• **REQUIRED WORK**
[1] Using the article on personal resistance, answer each question on its own line.
(a) How many days did the intensive Maggie attended last?
(b) On which day of the intensive did Maggie sit down to explore her issues?
(c) According to Maggie, which of her parents was controlling?
[2] Reproduce the passage of the article on personal resistance from "I was working" to "with this picture.", word for word.

Start SELECTED PASSAGE

Conquering Personal Resistance
By Dr. Margaret PaulMay 12, 2025
Resistance is a common and important issue to understand, and it can be resolved when it's important to you to get unstuck.
I was working with Maggie at a five-day intensive. Maggie had not used Inner Bonding before. She had sought out many other forms of healing for her misery, but she was still stuck.
As Maggie sat with me on the second day of the intensive, attempting to explore her issues, she kept collapsing into tears - the helpless, miserable tears of someone who feels like a victim. Looking at her, something did not feel right to me. Here was a very attractive, obviously bright and talented woman in her forties, with an aura of power about her and a loving and generous heart - yet she was very unhappy. She felt victimized. Something was definitely wrong with this picture.
I realized that Maggie was resisting something. I asked, "Maggie, was one of your parents controlling with you?"
"Yes, my mother was very controlling. Everything had to be her way."

End SELECTED PASSAGE
Start PROVIDED MATERIAL

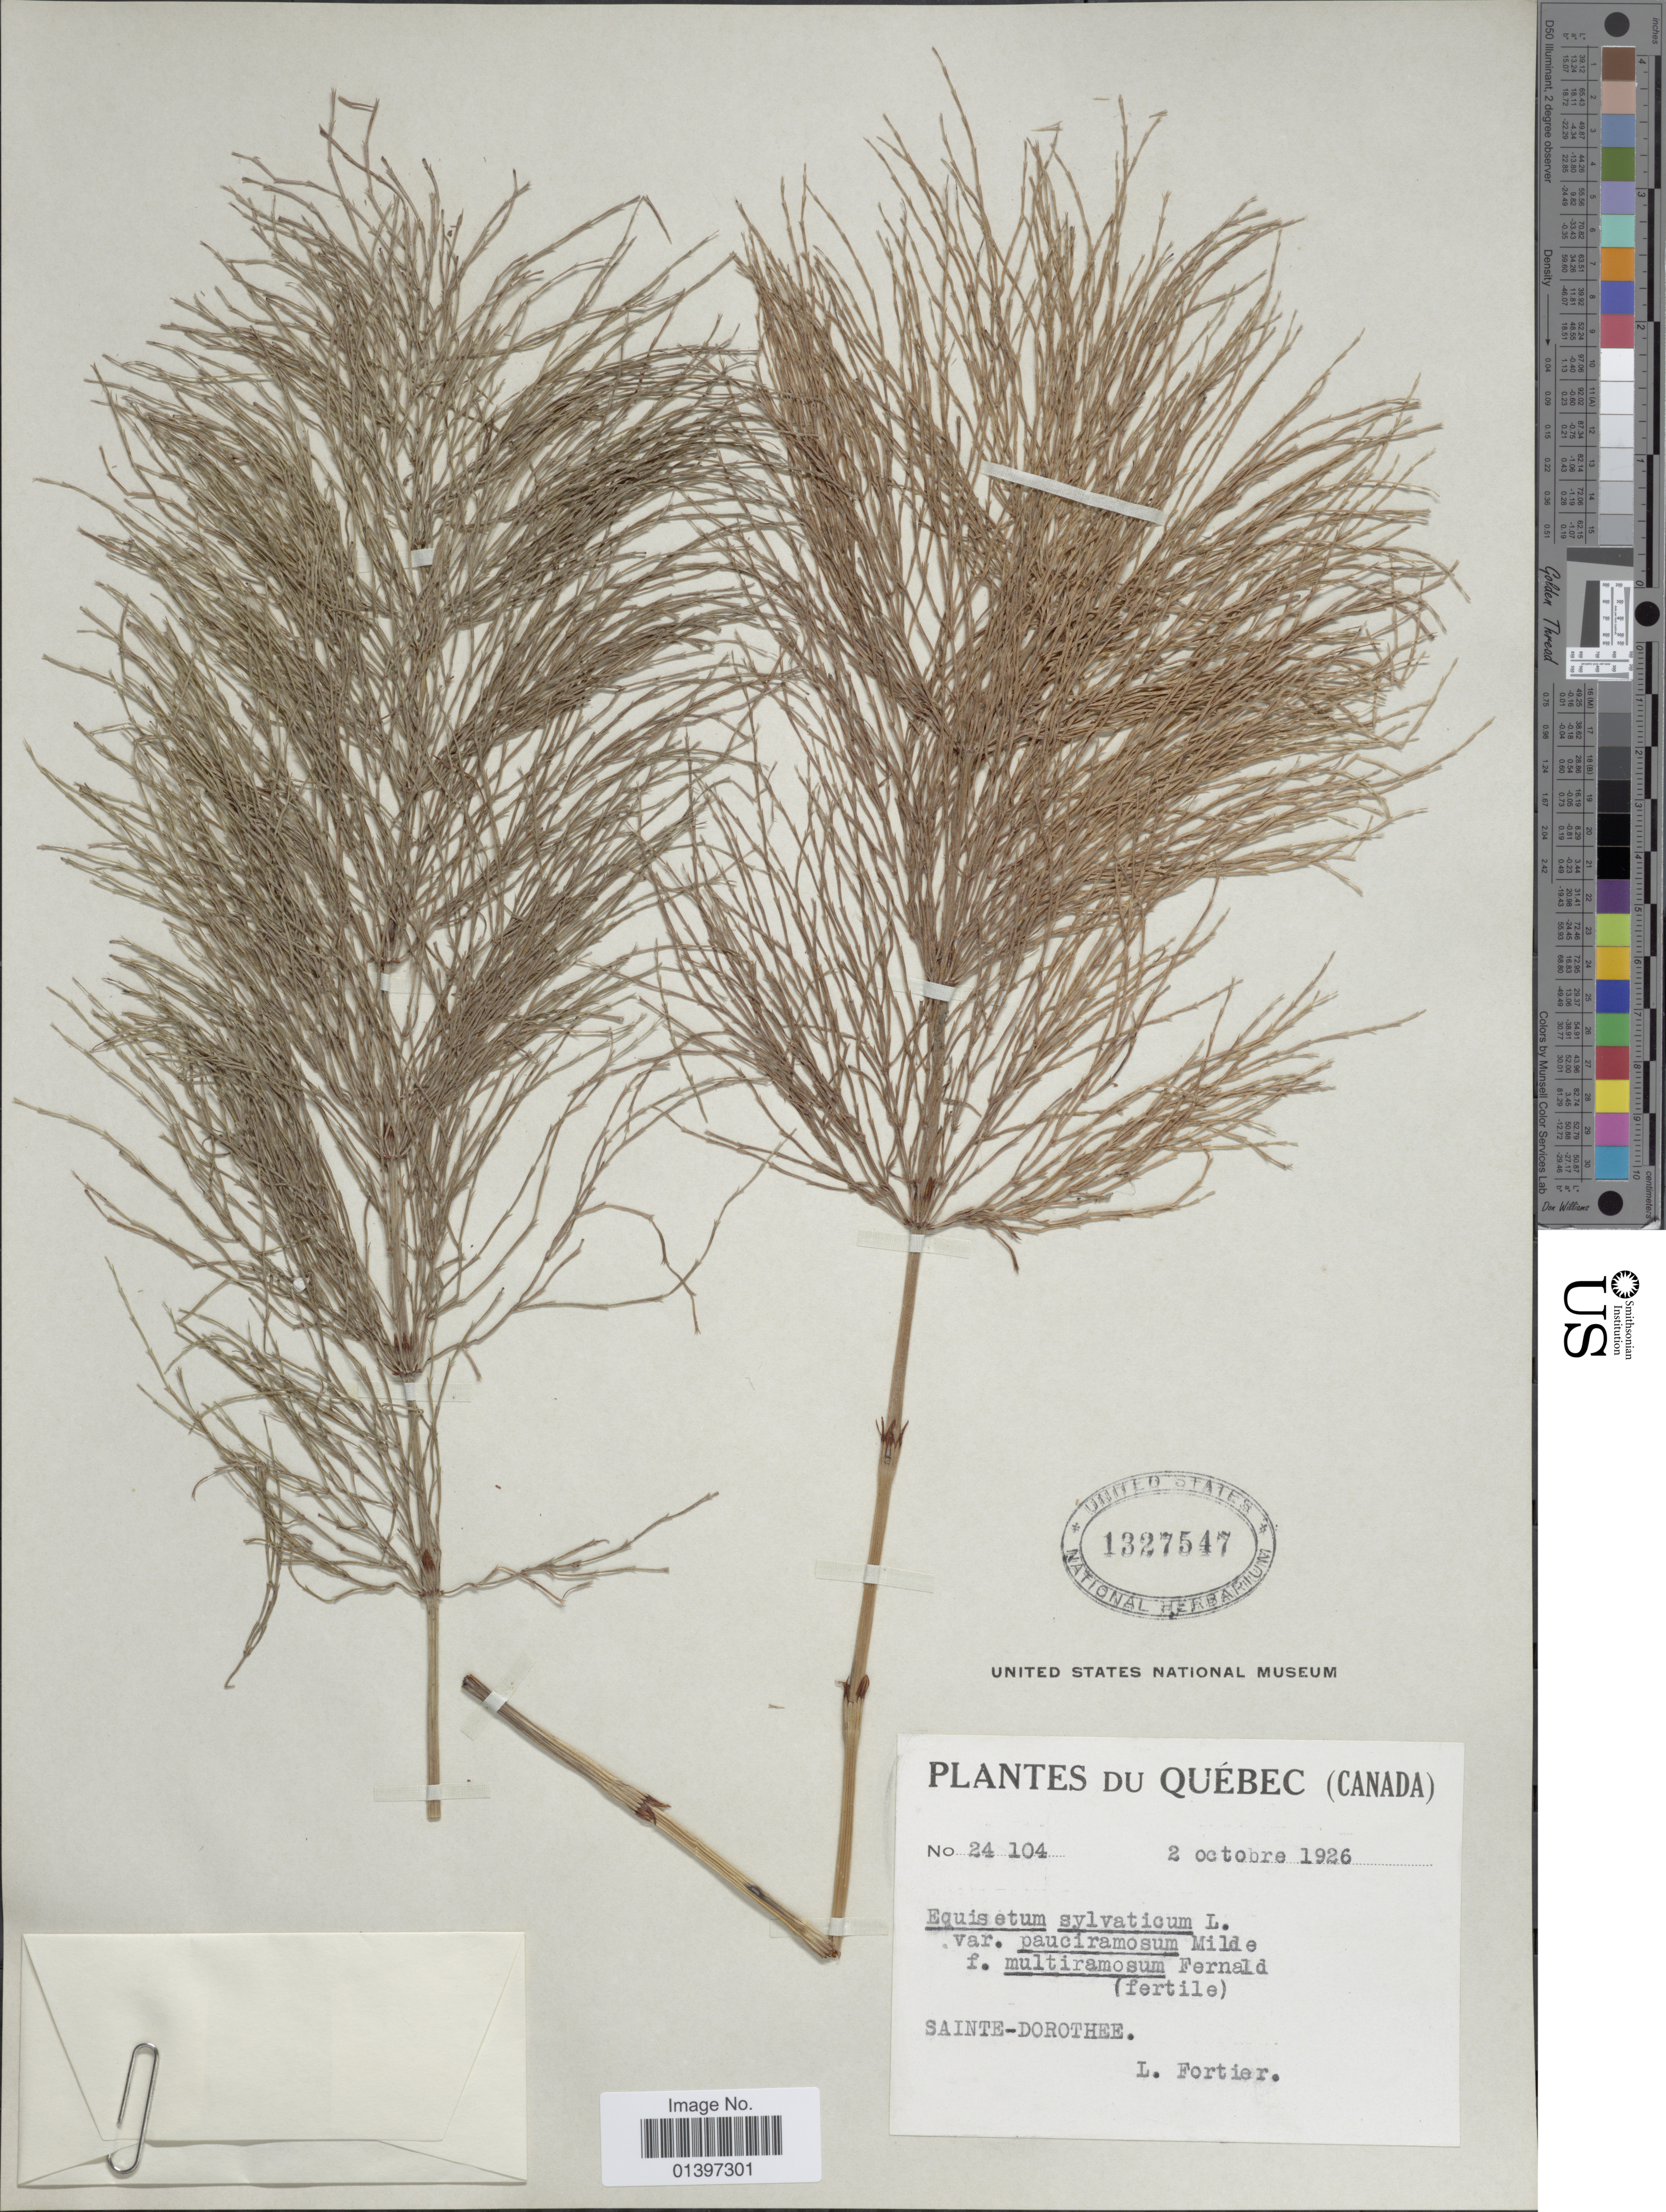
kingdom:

End PROVIDED MATERIAL
Start PROVIDED MATERIAL

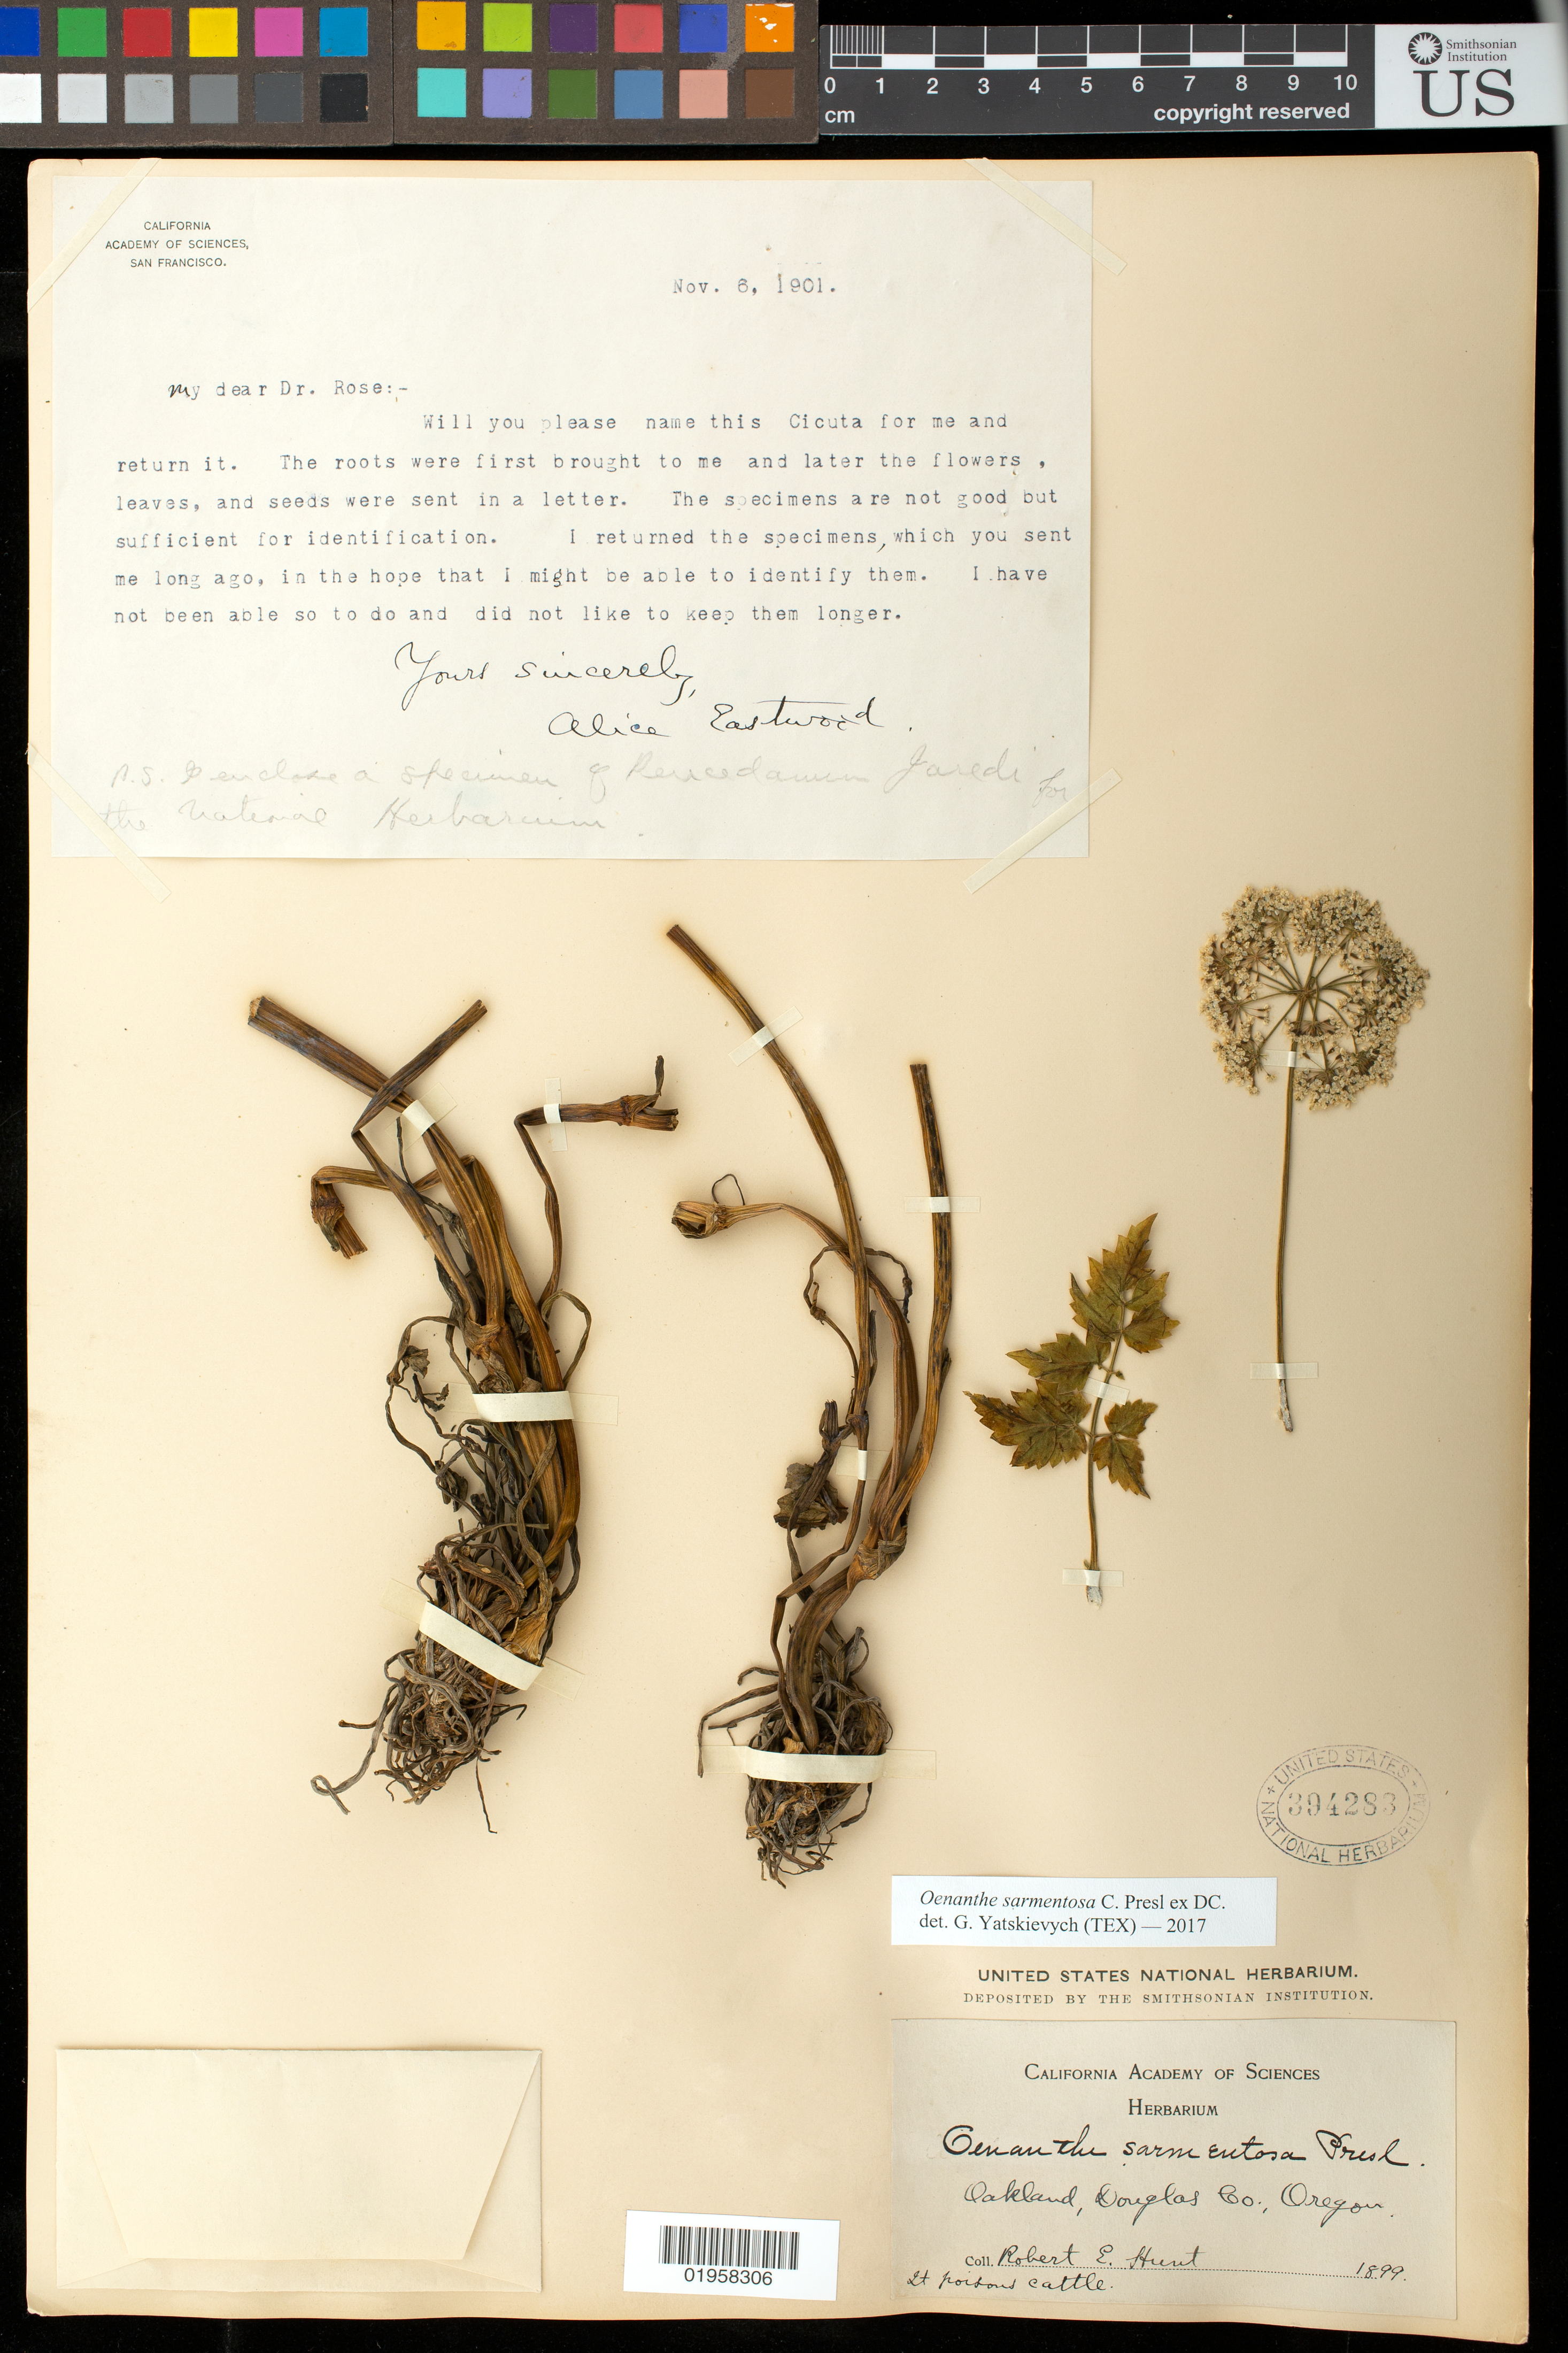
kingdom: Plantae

End PROVIDED MATERIAL

• **RESPONSES**
[1]
(a) Five days.
(b) The second day.
(c) Her mother.

[2]
I was working with Maggie at a five-day intensive. Maggie had not used Inner Bonding before. She had sought out many other forms of healing for her misery, but she was still stuck.
As Maggie sat with me on the second day of the intensive, attempting to explore her issues, she kept collapsing into tears - the helpless, miserable tears of someone who feels like a victim. Looking at her, something did not feel right to me. Here was a very attractive, obviously bright and talented woman in her forties, with an aura of power about her and a loving and generous heart - yet she was very unhappy. She felt victimized. Something was definitely wrong with this picture.